Task to complete: Down to the last word, output the records below, skipping any images.

*** Begin section ***

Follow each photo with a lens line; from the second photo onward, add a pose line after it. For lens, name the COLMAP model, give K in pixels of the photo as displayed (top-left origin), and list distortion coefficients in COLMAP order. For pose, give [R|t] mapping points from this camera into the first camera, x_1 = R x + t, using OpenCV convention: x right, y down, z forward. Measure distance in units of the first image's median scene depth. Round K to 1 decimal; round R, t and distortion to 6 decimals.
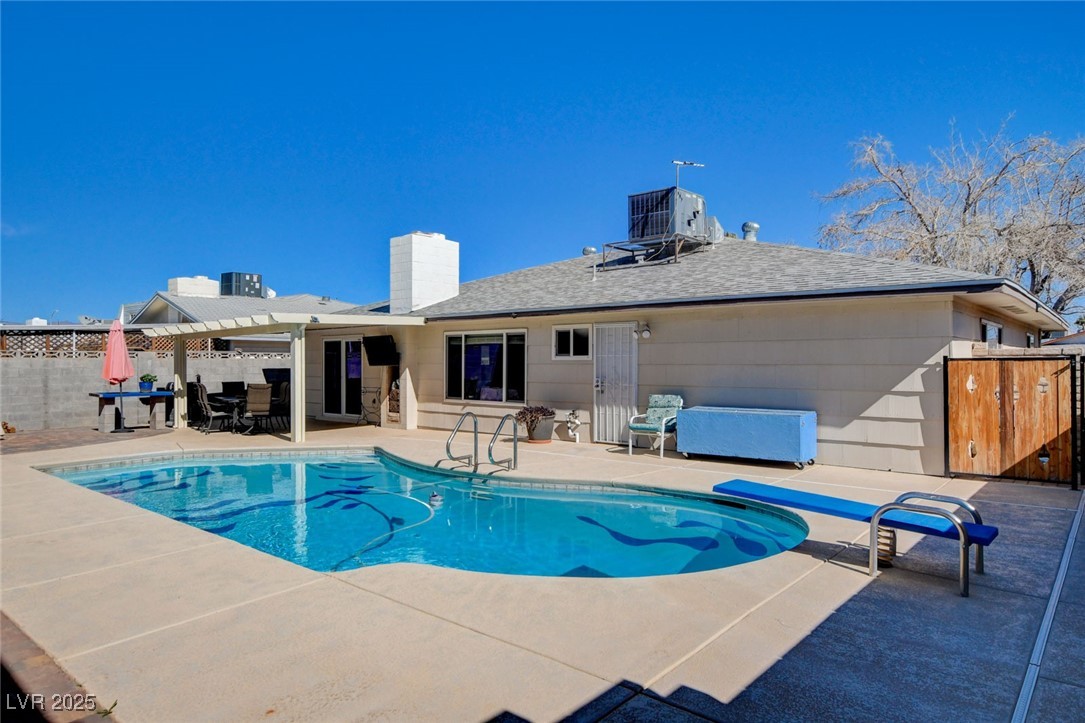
lens RADIAL K [[673.6, 0, 542.5], [0, 673.6, 361.5], [0, 0, 1]] dist [0.006887, 0.002362]
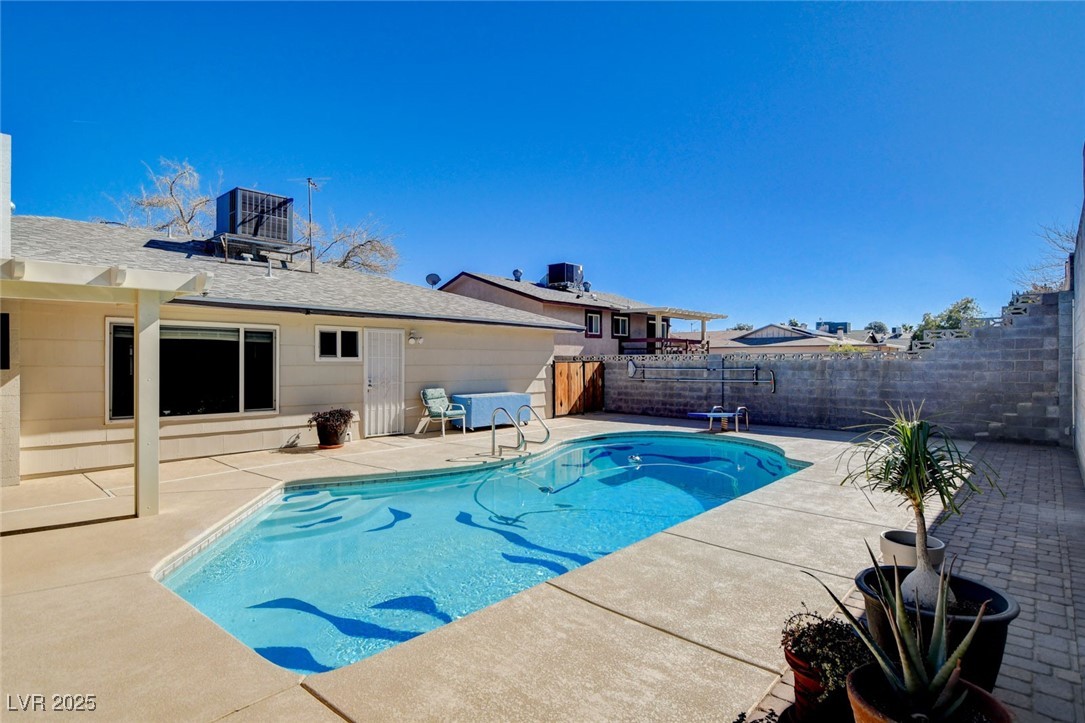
lens RADIAL K [[570.1, 0, 542.5], [0, 570.1, 361.5], [0, 0, 1]] dist [-0.004356, -0.000386]
pose [[0.028306, 0.002981, 0.999595, -0.820840], [-0.000027, 0.999996, -0.002981, 0.000145], [-0.999599, 0.000058, 0.028306, 0.691790]]
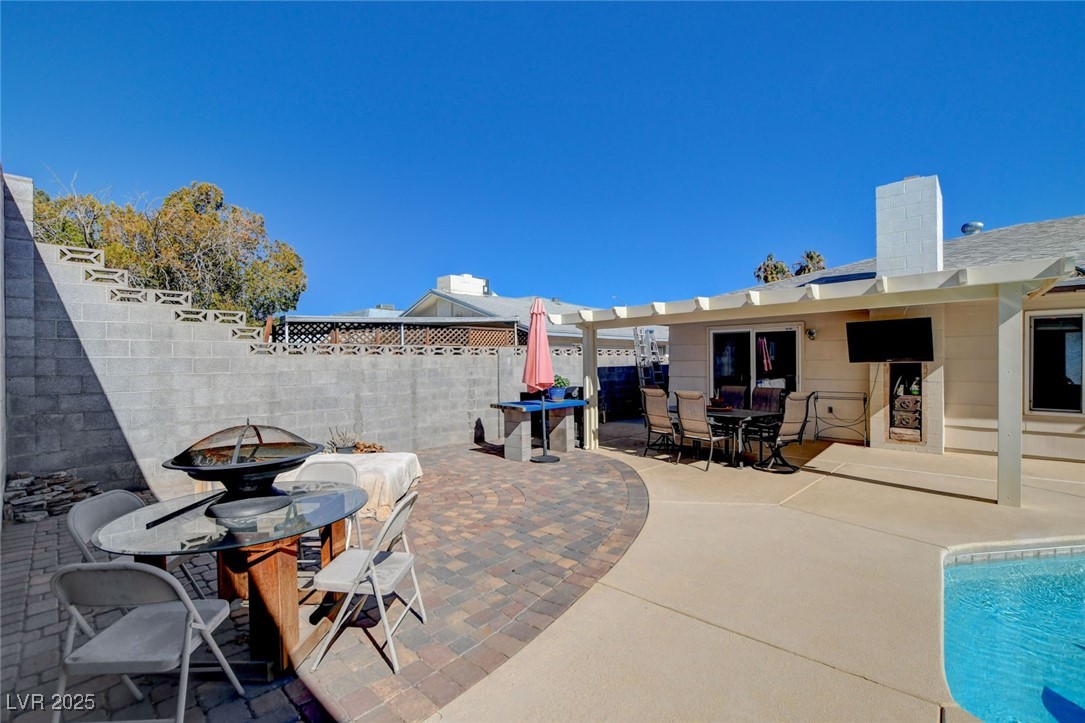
lens RADIAL K [[476.8, 0, 542.5], [0, 476.8, 361.5], [0, 0, 1]] dist [-0.004631, -0.000356]
pose [[0.998876, -0.007030, -0.046878, -0.732731], [0.007111, 0.999973, 0.001563, 0.002108], [0.046866, -0.001895, 0.998899, 0.618127]]
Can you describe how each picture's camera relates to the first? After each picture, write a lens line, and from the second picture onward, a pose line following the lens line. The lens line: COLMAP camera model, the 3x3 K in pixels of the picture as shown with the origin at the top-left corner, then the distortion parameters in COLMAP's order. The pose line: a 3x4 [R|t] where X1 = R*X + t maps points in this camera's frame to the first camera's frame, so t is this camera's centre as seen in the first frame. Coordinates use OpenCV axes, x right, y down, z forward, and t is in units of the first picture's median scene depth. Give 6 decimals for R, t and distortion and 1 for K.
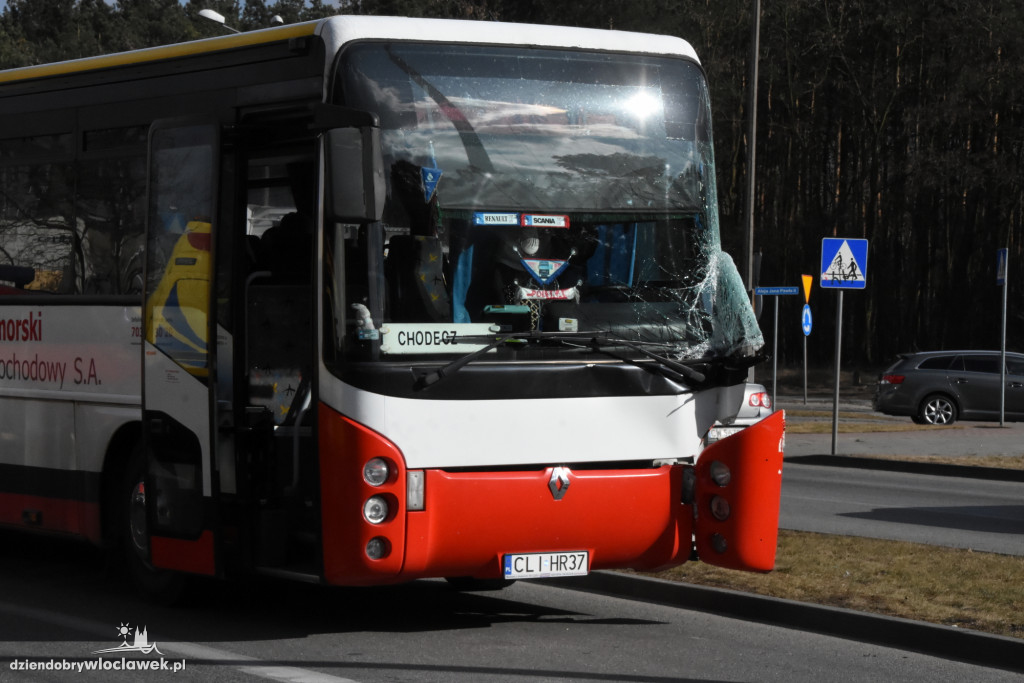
lens RADIAL K [[3217.4, 0, 493.6], [0, 3217.4, 365.6], [0, 0, 1]] dist [1.481359, 0.000000]
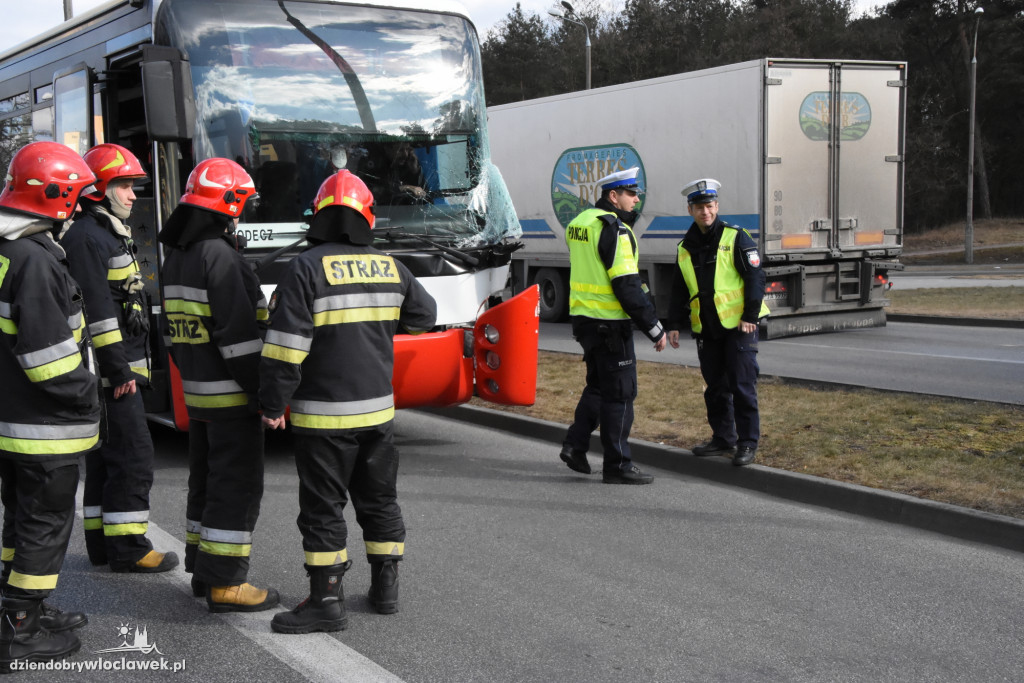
lens RADIAL K [[1488.1, 0, 513.1], [0, 1488.1, 346.8], [0, 0, 1]] dist [0.335718, 0.000000]
pose [[0.999593, -0.028454, 0.002251, 0.076766], [0.028255, 0.997593, 0.063327, 0.000429], [-0.004047, -0.063237, 0.997990, 0.397678]]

*** End section ***

Response for this exercise:
Follow each photo with a lens line; from the second photo onward, add a pose line after it. For lens, name the COLMAP model, give K in pixels of the photo as displayed (top-left origin), and list distortion coefficients in COLMAP order. For pose, give [R|t] mapping points from this camera into the first camera, x_1 = R x + t, using OpenCV convention: x right, y down, z forward. Measure distance in units of the first image's median scene depth. Round K to 1 decimal; round R, t and distortion to 6 decimals.
lens RADIAL K [[673.6, 0, 542.5], [0, 673.6, 361.5], [0, 0, 1]] dist [0.006887, 0.002362]
lens RADIAL K [[570.1, 0, 542.5], [0, 570.1, 361.5], [0, 0, 1]] dist [-0.004356, -0.000386]
pose [[0.028306, 0.002981, 0.999595, -0.820840], [-0.000027, 0.999996, -0.002981, 0.000145], [-0.999599, 0.000058, 0.028306, 0.691790]]
lens RADIAL K [[476.8, 0, 542.5], [0, 476.8, 361.5], [0, 0, 1]] dist [-0.004631, -0.000356]
pose [[0.998876, -0.007030, -0.046878, -0.732731], [0.007111, 0.999973, 0.001563, 0.002108], [0.046866, -0.001895, 0.998899, 0.618127]]
Can you describe how each picture's camera relates to the first? After each picture, write a lens line, and from the second picture onward, a pose line following the lens line. The lens line: COLMAP camera model, the 3x3 K in pixels of the picture as shown with the origin at the top-left corner, then the distortion parameters in COLMAP's order. The pose line: a 3x4 [R|t] where X1 = R*X + t maps points in this camera's frame to the first camera's frame, so t is this camera's centre as seen in the first frame. Coordinates use OpenCV axes, x right, y down, z forward, and t is in units of the first picture's median scene depth. Give 6 decimals for R, t and distortion and 1 for K.
lens RADIAL K [[3217.4, 0, 493.6], [0, 3217.4, 365.6], [0, 0, 1]] dist [1.481359, 0.000000]
lens RADIAL K [[1488.1, 0, 513.1], [0, 1488.1, 346.8], [0, 0, 1]] dist [0.335718, 0.000000]
pose [[0.999593, -0.028454, 0.002251, 0.076766], [0.028255, 0.997593, 0.063327, 0.000429], [-0.004047, -0.063237, 0.997990, 0.397678]]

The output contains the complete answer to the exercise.